▶ **TASK OBJECTIVE**:
Read through the records. Copy each line that has the word "Duct".

(Stored items)
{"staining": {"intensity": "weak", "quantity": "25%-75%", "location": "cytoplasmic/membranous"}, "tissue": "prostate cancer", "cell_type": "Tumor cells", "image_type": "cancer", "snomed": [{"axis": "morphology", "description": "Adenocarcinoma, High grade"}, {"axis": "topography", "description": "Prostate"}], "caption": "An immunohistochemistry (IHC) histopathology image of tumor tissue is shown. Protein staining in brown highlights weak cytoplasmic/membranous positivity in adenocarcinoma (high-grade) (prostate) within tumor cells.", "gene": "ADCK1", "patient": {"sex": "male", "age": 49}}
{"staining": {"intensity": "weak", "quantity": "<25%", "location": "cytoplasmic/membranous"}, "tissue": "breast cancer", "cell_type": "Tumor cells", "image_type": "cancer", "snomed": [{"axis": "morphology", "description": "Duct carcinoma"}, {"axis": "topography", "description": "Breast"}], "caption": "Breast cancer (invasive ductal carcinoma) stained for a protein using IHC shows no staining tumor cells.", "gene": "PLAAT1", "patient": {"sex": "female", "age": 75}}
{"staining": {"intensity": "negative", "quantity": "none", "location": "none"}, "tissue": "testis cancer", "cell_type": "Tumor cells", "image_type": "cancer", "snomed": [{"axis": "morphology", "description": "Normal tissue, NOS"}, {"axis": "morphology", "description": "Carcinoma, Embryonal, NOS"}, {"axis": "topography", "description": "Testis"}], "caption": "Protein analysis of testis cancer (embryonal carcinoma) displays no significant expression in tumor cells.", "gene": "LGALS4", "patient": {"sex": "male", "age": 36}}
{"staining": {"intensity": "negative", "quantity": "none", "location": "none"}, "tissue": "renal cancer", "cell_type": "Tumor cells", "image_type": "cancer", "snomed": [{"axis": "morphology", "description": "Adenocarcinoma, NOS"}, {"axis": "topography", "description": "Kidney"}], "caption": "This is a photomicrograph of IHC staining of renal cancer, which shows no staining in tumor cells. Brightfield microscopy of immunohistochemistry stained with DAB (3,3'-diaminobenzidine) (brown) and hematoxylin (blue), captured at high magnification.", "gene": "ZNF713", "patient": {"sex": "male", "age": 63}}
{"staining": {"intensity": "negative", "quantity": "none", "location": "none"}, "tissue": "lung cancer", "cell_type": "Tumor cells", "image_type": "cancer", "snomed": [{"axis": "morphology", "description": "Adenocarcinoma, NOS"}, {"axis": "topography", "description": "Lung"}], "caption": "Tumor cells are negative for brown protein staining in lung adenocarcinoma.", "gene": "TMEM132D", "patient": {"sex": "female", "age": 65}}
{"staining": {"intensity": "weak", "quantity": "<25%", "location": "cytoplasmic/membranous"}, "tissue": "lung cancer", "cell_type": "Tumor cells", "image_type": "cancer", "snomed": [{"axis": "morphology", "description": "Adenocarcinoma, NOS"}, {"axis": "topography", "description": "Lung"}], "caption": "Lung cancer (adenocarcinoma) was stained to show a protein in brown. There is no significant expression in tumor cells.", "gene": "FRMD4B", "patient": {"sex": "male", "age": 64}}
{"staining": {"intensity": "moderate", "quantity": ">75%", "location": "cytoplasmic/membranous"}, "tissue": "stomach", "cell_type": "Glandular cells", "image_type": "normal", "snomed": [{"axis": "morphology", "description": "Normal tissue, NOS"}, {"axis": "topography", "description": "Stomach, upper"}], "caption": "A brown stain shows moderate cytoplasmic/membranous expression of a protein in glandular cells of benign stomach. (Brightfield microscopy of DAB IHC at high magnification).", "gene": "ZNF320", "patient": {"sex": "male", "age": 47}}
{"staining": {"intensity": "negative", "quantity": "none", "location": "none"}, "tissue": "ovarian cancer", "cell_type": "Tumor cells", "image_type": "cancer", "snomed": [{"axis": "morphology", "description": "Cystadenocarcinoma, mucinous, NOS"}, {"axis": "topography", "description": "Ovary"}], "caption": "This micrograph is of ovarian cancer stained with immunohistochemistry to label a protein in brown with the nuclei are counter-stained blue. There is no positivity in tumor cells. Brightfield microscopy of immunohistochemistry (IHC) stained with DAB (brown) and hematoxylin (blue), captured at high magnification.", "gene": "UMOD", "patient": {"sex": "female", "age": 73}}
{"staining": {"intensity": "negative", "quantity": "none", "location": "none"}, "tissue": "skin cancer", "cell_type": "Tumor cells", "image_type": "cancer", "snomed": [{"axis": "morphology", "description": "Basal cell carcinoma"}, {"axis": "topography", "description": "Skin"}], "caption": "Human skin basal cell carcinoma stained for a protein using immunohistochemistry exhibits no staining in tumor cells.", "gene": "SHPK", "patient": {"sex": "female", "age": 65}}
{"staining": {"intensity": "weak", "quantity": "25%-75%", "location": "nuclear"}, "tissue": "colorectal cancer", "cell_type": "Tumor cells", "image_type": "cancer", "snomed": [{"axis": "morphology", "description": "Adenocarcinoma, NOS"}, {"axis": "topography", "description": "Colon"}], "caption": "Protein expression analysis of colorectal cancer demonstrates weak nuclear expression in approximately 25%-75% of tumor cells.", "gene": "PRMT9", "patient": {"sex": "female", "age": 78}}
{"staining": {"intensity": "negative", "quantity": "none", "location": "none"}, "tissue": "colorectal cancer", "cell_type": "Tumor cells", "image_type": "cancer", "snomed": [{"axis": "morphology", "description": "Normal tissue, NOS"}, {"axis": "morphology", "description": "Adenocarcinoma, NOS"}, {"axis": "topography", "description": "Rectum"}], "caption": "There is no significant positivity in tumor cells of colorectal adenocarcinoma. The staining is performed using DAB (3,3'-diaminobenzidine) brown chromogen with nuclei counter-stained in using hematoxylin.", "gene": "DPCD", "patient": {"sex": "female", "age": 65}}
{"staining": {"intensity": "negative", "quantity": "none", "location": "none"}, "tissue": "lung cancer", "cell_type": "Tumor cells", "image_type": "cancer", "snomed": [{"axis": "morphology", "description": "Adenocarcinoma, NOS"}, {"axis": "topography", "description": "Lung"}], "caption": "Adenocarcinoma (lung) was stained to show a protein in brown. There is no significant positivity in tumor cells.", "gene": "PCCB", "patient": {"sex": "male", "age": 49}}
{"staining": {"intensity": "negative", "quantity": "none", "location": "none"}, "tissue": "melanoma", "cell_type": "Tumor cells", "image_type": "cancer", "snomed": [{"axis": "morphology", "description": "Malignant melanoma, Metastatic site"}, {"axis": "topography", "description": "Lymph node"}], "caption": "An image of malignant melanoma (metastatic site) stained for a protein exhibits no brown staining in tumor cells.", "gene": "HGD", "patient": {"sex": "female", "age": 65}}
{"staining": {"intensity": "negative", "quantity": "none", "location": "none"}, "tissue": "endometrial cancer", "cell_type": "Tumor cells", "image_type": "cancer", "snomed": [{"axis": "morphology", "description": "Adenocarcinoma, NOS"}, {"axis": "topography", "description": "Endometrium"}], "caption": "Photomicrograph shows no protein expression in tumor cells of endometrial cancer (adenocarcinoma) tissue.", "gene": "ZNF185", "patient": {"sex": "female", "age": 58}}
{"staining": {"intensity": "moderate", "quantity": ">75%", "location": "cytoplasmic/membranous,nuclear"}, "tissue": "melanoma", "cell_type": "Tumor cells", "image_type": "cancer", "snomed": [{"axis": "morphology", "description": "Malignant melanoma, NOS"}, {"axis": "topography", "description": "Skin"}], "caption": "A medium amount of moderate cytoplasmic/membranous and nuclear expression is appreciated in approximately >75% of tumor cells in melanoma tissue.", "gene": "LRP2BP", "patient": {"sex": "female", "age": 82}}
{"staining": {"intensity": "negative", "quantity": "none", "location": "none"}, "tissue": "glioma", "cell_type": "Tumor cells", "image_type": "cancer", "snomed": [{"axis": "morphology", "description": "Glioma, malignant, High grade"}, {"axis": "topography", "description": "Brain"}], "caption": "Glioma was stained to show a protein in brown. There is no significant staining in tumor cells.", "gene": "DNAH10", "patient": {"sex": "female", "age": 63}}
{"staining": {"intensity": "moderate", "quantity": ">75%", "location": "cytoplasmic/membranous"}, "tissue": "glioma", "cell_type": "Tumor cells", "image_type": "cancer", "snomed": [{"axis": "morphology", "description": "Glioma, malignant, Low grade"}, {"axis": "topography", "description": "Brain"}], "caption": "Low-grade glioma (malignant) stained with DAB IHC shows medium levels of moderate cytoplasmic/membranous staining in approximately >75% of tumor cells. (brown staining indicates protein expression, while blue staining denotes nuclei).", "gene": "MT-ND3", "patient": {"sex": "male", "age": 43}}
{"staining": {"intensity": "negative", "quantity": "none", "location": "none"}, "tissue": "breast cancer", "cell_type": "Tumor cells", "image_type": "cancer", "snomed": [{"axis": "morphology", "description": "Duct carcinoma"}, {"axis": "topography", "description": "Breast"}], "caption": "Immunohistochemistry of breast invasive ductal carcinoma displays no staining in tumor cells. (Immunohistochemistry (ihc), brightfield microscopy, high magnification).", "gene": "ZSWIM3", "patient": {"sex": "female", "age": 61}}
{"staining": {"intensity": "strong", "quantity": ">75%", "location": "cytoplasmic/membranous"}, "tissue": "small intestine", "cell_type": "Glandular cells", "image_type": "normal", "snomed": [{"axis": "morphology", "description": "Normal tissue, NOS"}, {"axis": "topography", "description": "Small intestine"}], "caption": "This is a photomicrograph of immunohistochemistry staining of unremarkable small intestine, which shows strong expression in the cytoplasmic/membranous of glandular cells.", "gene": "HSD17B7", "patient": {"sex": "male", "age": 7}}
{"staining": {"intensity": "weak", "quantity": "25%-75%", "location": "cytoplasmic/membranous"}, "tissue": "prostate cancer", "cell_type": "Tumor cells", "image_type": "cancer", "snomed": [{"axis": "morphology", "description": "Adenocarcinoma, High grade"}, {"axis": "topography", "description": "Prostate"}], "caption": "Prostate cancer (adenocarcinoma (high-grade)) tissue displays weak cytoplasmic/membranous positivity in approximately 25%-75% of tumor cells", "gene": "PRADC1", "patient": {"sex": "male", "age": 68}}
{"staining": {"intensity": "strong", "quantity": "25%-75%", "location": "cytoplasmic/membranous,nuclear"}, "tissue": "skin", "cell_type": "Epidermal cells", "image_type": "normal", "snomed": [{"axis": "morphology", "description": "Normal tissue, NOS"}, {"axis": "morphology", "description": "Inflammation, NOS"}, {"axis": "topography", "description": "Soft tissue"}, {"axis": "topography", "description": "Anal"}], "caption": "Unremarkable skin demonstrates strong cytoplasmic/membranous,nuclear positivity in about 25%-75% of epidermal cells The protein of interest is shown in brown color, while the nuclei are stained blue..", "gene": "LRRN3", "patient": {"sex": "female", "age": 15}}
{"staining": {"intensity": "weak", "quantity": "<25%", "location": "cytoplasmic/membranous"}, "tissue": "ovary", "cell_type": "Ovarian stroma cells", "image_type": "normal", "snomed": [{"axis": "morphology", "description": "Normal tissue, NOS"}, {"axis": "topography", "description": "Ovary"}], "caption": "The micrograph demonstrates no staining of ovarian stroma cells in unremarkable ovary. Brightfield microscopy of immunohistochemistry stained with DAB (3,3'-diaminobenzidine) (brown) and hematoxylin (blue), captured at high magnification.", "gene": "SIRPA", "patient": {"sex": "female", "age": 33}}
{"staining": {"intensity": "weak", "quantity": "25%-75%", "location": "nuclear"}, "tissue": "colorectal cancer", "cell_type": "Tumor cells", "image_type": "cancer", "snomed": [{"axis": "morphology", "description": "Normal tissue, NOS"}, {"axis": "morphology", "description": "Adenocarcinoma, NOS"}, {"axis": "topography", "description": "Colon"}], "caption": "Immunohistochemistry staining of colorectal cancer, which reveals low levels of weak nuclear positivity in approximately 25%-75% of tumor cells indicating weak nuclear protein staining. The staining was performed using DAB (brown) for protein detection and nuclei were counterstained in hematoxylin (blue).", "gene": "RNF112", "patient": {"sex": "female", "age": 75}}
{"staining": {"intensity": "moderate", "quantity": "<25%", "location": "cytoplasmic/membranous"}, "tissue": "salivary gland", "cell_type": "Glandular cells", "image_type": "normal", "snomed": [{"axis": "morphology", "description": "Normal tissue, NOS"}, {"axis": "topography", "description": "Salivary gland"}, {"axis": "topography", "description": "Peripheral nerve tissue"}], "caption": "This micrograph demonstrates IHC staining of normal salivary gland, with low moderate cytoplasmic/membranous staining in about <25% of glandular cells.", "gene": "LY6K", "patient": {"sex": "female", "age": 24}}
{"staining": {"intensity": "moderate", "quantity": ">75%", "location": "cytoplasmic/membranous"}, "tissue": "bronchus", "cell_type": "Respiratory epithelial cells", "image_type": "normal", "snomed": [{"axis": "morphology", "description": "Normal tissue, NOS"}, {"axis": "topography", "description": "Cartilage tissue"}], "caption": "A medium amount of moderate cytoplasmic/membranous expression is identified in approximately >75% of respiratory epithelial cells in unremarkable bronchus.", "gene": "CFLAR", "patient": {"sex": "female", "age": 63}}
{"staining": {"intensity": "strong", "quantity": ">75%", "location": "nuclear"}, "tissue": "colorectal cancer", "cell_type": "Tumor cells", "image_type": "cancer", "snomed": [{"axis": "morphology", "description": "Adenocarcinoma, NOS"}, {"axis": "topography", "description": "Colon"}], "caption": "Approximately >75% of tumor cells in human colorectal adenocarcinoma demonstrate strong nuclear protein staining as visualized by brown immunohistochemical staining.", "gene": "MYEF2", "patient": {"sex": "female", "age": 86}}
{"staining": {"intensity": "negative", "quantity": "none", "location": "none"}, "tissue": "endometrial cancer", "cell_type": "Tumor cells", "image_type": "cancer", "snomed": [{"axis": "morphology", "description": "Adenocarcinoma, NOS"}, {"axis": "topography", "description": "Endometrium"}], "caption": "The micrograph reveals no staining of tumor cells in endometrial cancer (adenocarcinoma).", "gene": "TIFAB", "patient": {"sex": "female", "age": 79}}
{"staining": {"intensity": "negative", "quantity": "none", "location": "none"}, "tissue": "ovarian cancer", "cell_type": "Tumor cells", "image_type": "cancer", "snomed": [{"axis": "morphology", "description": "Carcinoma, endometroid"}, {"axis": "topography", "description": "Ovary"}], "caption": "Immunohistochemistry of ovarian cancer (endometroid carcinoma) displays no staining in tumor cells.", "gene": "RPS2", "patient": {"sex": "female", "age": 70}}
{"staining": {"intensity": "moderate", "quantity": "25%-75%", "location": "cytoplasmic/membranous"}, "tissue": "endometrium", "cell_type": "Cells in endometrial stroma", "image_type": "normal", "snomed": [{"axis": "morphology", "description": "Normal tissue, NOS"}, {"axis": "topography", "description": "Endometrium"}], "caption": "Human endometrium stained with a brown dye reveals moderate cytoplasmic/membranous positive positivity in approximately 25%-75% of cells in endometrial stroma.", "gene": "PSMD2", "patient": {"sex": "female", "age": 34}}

▶ **TASK SOLUTION**:
{"staining": {"intensity": "weak", "quantity": "<25%", "location": "cytoplasmic/membranous"}, "tissue": "breast cancer", "cell_type": "Tumor cells", "image_type": "cancer", "snomed": [{"axis": "morphology", "description": "Duct carcinoma"}, {"axis": "topography", "description": "Breast"}], "caption": "Breast cancer (invasive ductal carcinoma) stained for a protein using IHC shows no staining tumor cells.", "gene": "PLAAT1", "patient": {"sex": "female", "age": 75}}
{"staining": {"intensity": "negative", "quantity": "none", "location": "none"}, "tissue": "breast cancer", "cell_type": "Tumor cells", "image_type": "cancer", "snomed": [{"axis": "morphology", "description": "Duct carcinoma"}, {"axis": "topography", "description": "Breast"}], "caption": "Immunohistochemistry of breast invasive ductal carcinoma displays no staining in tumor cells. (Immunohistochemistry (ihc), brightfield microscopy, high magnification).", "gene": "ZSWIM3", "patient": {"sex": "female", "age": 61}}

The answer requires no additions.